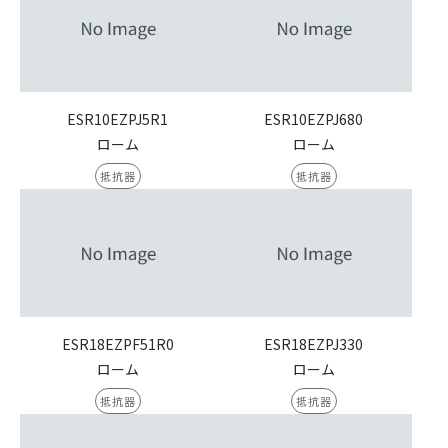
ESR10EZPJ5R1
ESR10EZPJ680
ローム
ローム
抵抗器
抵抗器
ESR18EZPF51R0
ESR18EZPJ330
ローム
ローム
抵抗器
抵抗器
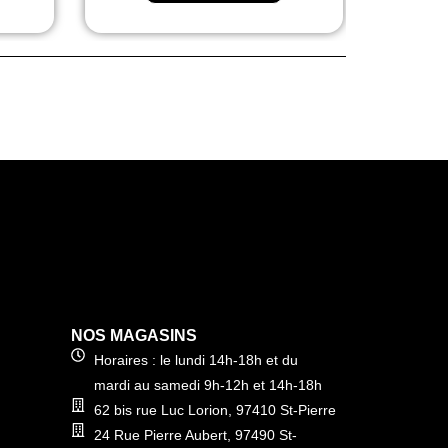
NOS MAGASINS
Horaires : le lundi 14h-18h et du
mardi au samedi 9h-12h et 14h-18h
62 bis rue Luc Lorion, 97410 St-Pierre
24 Rue Pierre Aubert, 97490 St-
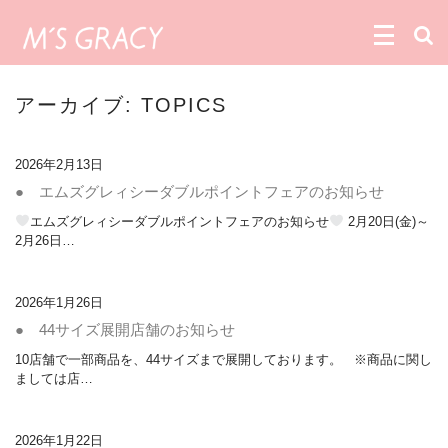
アーカイブ:
TOPICS
2026年2月13日
● エムズグレィシーダブルポイントフェアのお知らせ
エムズグレィシーダブルポイントフェアのお知らせ
2月20日(金)～
2月26日…
2026年1月26日
● 44サイズ展開店舗のお知らせ
10店舗で一部商品を、44サイズまで展開しております。 ※商品に関し
ましては店…
2026年1月22日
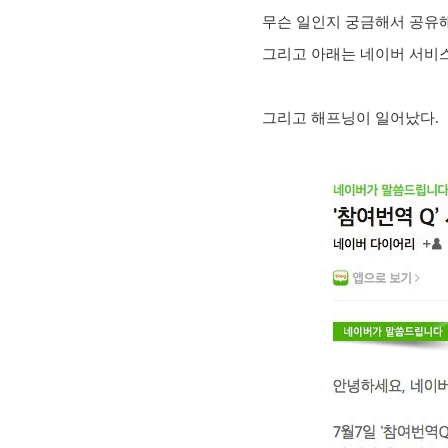
무슨 일인지 궁금해서 공유
그리고 아래는 네이버 서비
그리고 해프닝이 일어났다.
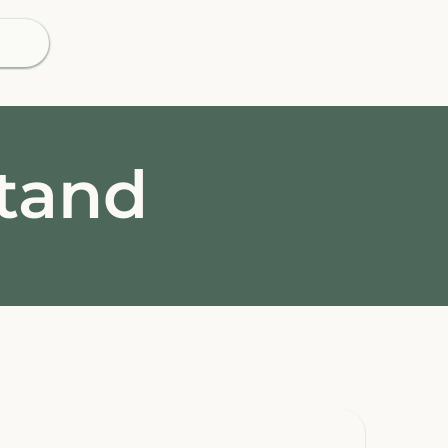
stand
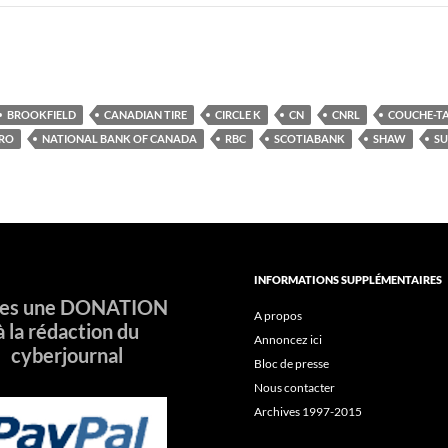
BROOKFIELD
CANADIAN TIRE
CIRCLE K
CN
CNRL
COUCHE-T
RO
NATIONAL BANK OF CANADA
RBC
SCOTIABANK
SHAW
SU
INFORMATIONS SUPPLÉMENTAIRES
tes une DONATION
A propos
à la rédaction du
Annoncez ici
cyberjournal
Bloc de presse
Nous contacter
Archives 1997-2015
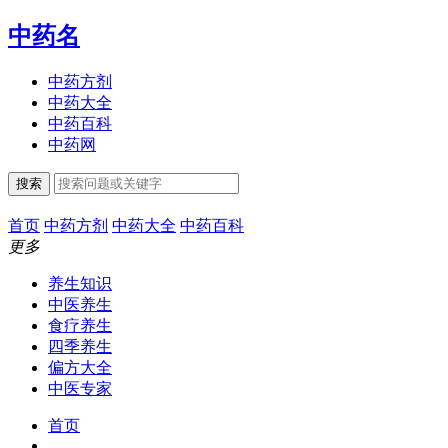
中药名
中药方剂
中药大全
中药百科
中药网
搜索
首页
中药方剂
中药大全
中药百科
更多
养生知识
中医养生
食疗养生
四季养生
偏方大全
中医专家
首页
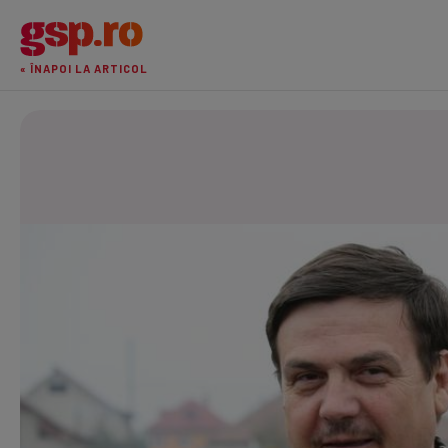
« ÎNAPOI LA ARTICOL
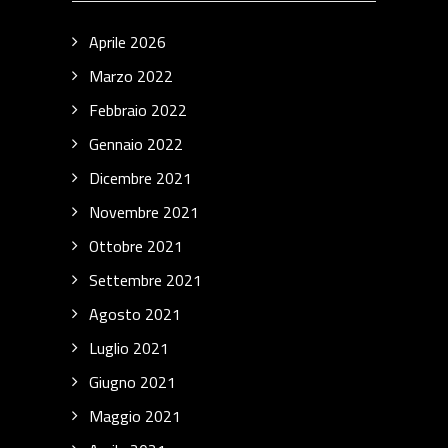
Aprile 2026
Marzo 2022
Febbraio 2022
Gennaio 2022
Dicembre 2021
Novembre 2021
Ottobre 2021
Settembre 2021
Agosto 2021
Luglio 2021
Giugno 2021
Maggio 2021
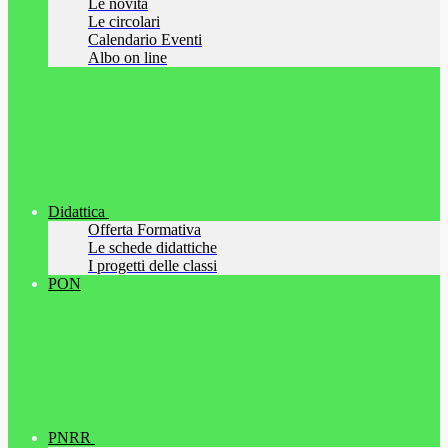
Le novità
Le circolari
Calendario Eventi
Albo on line
Didattica
Offerta Formativa
Le schede didattiche
I progetti delle classi
PON
PNRR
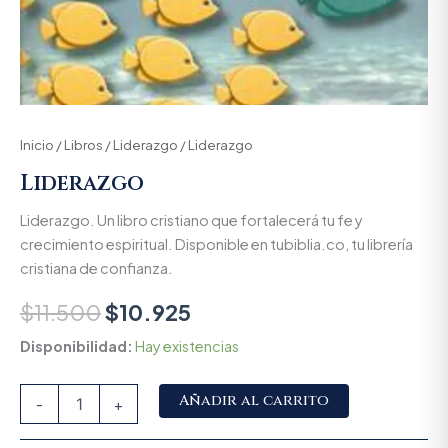
Inicio
/
Libros
/
Liderazgo
/ Liderazgo
Liderazgo
Liderazgo. Un libro cristiano que fortalecerá tu fe y
crecimiento espiritual. Disponible en tubiblia.co, tu librería
cristiana de confianza.
$
11.500
$
10.925
Disponibilidad:
Hay existencias
Alternative:
Añadir al carrito
-
+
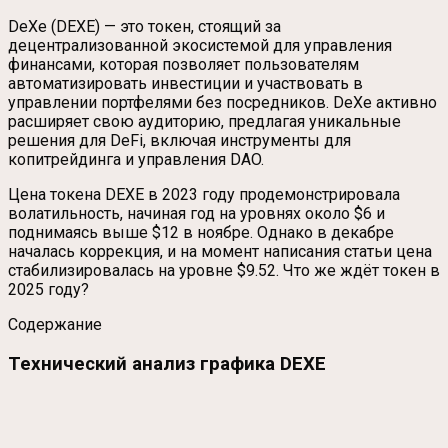
DeXe (DEXE) — это токен, стоящий за
децентрализованной экосистемой для управления
финансами, которая позволяет пользователям
автоматизировать инвестиции и участвовать в
управлении портфелями без посредников. DeXe активно
расширяет свою аудиторию, предлагая уникальные
решения для DeFi, включая инструменты для
копитрейдинга и управления DAO.
Цена токена DEXE в 2023 году продемонстрировала
волатильность, начиная год на уровнях около $6 и
поднимаясь выше $12 в ноябре. Однако в декабре
началась коррекция, и на момент написания статьи цена
стабилизировалась на уровне $9.52. Что же ждёт токен в
2025 году?
Содержание
Технический анализ графика DEXE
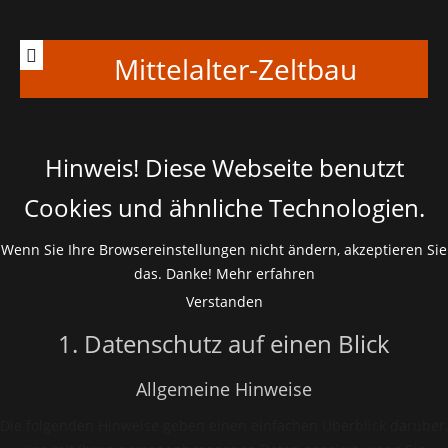
Mittelalter-Zeltbau
Hinweis! Diese Webseite benutzt
Cookies und ähnliche Technologien.
Wenn Sie Ihre Browsereinstellungen nicht ändern, akzeptieren Sie
das. Danke!
Mehr erfahren
Verstanden
1. Datenschutz auf einen Blick
Allgemeine Hinweise
Die folgenden Hinweise geben einen einfachen Überblick darüber,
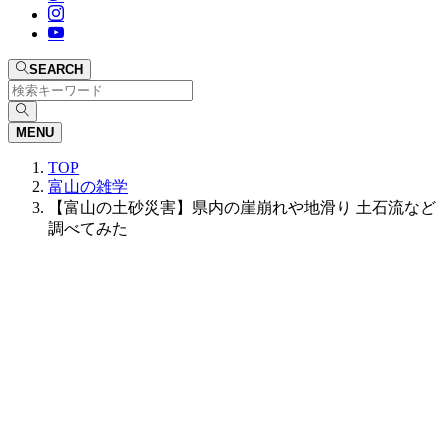
SEARCH
MENU
TOP
富山の雑学
【富山の土砂災害】県内の崖崩れや地滑り 土石流など
調べてみた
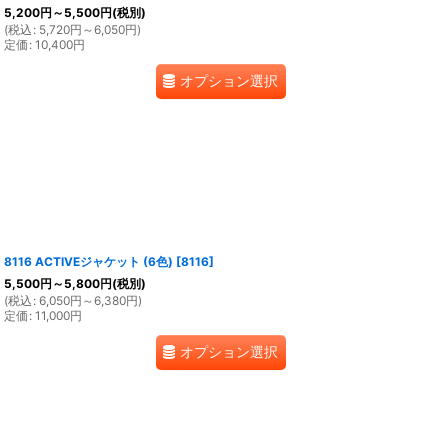
5,200
円
～5,500
円
(税別)
(
税込
:
5,720
円
～6,050
円
)
定価
:
10,400
円
オプション選択
8116 ACTIVEジャケット (6色)
[
8116
]
5,500
円
～5,800
円
(税別)
(
税込
:
6,050
円
～6,380
円
)
定価
:
11,000
円
オプション選択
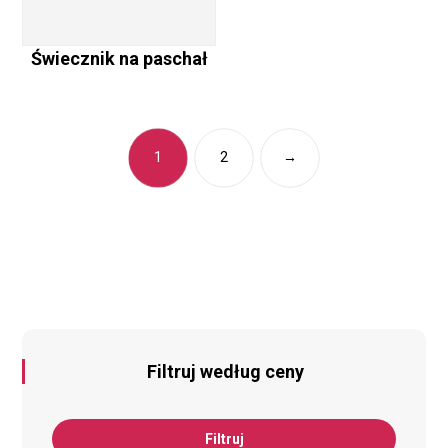
Świecznik na paschał
1
2
→
Filtruj według ceny
Filtruj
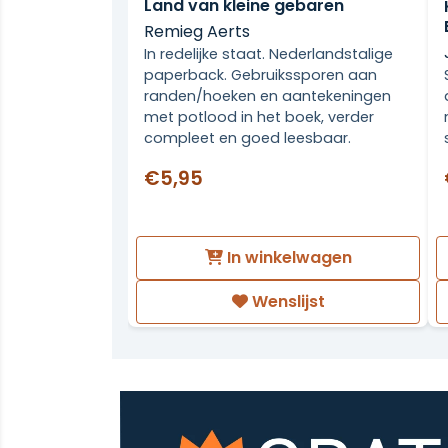
Land van kleine gebaren
Remieg Aerts
In redelijke staat. Nederlandstalige
paperback. Gebruikssporen aan
randen/hoeken en aantekeningen
met potlood in het boek, verder
compleet en goed leesbaar.
€5,95
In winkelwagen
Wenslijst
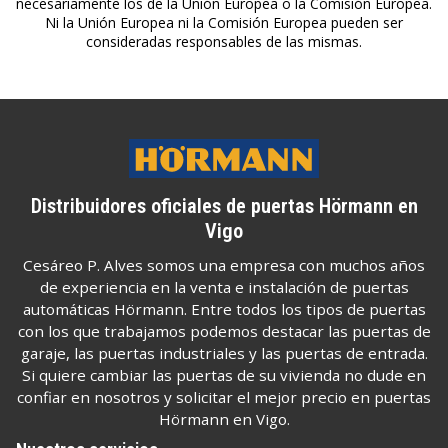
necesariamente los de la Unión Europea o la Comisión Europea.
Ni la Unión Europea ni la Comisión Europea pueden ser
consideradas responsables de las mismas.
Distribuidores oficiales de puertas Hörmann en
Vigo
Cesáreo P. Alves somos una empresa con muchos años
de experiencia en la venta e instalación de puertas
automáticas Hörmann. Entre todos los tipos de puertas
con los que trabajamos podemos destacar las puertas de
garaje, las puertas industriales y las puertas de entrada.
Si quiere cambiar las puertas de su vivienda no dude en
confiar en nosotros y solicitar el mejor precio en puertas
Hörmann en Vigo.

^^^^^^^^

Exercise directions> The answer is one number: how many lines of the material above contain "Unión".

Task response> 2